**WORK INSTRUCTIONS:**
If a line of the data below contains the string "serie", copy it into your answer.

**DATASET CONTENT:**

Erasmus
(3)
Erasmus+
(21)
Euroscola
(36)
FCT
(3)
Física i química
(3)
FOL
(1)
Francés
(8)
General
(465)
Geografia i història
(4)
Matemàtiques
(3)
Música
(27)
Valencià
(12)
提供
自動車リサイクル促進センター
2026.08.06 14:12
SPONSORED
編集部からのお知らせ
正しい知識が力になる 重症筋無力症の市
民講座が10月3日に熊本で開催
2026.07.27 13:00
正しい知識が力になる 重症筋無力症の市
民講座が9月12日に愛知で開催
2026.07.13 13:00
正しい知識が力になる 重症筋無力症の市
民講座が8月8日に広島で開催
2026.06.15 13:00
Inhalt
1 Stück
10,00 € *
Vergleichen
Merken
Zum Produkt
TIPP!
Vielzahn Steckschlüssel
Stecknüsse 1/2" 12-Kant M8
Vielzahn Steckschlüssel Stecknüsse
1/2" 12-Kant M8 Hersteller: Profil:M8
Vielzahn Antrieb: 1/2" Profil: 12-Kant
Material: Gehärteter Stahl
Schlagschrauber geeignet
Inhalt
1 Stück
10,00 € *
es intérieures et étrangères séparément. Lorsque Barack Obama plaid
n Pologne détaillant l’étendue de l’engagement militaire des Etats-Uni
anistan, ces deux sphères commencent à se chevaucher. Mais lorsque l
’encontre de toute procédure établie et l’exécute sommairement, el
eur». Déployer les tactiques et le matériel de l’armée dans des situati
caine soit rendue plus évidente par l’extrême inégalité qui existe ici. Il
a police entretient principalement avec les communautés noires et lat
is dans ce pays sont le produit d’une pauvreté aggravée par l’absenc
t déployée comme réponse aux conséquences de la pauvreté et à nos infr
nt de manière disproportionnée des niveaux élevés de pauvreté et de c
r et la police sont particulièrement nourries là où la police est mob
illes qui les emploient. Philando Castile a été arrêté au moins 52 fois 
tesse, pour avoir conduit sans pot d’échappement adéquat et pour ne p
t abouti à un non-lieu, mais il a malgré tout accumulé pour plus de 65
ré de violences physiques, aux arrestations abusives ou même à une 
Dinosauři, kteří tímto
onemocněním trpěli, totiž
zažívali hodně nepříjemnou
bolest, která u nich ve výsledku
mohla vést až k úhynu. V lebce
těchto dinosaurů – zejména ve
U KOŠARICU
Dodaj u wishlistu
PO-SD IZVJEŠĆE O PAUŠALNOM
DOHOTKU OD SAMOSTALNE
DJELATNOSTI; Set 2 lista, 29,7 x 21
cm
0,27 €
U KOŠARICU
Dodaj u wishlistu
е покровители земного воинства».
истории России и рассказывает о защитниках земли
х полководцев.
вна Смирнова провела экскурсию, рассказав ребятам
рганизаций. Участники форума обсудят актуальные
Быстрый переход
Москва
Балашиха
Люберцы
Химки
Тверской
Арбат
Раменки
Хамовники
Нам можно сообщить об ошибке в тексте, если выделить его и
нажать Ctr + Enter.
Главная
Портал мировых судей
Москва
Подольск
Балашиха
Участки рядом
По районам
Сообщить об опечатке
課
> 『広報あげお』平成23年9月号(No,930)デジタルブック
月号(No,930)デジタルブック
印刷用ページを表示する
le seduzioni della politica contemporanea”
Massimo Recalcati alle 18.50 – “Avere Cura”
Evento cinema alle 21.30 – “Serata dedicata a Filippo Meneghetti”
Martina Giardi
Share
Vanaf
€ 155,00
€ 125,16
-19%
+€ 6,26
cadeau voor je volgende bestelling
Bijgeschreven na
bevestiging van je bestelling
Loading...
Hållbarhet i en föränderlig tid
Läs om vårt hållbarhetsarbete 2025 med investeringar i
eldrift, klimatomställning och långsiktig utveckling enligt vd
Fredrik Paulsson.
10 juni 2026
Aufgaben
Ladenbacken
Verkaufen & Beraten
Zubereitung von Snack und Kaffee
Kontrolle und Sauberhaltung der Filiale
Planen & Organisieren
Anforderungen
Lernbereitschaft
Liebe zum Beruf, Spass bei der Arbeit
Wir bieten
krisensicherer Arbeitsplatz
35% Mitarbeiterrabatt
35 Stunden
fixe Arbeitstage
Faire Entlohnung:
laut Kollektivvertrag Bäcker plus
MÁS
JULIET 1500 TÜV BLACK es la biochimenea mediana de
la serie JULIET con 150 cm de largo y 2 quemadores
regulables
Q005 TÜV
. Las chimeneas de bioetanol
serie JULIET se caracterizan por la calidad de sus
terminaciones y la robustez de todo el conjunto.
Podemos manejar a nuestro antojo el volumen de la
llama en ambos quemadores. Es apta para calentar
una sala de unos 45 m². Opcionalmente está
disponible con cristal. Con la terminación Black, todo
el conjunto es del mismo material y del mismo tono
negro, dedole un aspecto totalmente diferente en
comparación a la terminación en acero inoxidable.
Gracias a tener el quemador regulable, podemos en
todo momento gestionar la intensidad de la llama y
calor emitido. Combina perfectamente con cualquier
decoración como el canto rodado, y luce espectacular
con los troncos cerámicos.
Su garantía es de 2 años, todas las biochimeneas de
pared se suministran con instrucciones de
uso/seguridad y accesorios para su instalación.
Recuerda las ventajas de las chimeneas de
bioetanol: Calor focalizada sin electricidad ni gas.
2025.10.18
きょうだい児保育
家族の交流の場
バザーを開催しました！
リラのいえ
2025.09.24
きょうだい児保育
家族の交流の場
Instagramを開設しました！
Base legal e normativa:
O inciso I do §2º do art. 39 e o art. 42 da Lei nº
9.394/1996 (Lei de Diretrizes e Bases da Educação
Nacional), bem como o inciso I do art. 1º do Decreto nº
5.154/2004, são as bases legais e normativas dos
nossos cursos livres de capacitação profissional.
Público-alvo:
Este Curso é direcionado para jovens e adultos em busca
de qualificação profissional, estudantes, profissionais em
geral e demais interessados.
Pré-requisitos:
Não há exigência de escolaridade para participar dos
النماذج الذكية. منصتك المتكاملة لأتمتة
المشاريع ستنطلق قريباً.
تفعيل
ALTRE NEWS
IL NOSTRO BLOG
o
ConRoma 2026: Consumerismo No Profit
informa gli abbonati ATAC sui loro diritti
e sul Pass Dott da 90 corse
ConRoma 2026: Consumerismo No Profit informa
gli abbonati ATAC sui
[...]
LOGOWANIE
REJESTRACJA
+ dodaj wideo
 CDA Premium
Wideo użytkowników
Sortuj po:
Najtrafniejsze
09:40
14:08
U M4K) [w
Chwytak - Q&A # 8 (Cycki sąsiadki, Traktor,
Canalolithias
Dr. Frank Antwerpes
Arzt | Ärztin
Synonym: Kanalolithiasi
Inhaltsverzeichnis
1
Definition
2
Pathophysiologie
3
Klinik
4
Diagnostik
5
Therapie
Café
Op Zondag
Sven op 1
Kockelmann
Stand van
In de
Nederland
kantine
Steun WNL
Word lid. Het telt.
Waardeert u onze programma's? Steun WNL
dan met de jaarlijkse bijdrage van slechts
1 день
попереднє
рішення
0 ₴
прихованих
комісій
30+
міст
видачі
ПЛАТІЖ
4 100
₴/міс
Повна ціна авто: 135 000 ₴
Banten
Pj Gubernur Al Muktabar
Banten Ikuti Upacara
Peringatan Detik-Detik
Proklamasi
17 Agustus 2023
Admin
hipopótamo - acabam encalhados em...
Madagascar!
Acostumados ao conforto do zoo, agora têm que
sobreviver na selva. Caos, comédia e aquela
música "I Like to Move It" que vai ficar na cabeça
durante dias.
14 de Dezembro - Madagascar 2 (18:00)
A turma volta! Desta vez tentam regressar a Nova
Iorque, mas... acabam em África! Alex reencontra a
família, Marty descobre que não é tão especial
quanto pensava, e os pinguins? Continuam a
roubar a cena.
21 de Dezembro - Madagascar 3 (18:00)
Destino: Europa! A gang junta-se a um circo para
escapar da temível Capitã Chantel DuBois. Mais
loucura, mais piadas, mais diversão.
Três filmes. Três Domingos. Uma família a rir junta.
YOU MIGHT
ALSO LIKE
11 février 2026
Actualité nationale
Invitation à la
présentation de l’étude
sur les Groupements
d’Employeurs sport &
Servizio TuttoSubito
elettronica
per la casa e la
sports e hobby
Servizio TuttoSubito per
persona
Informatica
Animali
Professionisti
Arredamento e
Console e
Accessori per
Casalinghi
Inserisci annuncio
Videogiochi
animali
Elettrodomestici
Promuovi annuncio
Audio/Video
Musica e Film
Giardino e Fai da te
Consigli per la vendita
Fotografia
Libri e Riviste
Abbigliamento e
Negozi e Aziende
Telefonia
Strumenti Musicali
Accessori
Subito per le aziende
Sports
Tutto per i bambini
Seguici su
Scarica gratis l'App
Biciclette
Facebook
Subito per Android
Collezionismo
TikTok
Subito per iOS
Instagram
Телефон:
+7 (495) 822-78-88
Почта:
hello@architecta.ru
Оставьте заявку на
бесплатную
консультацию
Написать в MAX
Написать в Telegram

**ANSWER TO THIS PROBLEM:**
la serie JULIET con 150 cm de largo y 2 quemadores
serie JULIET se caracterizan por la calidad de sus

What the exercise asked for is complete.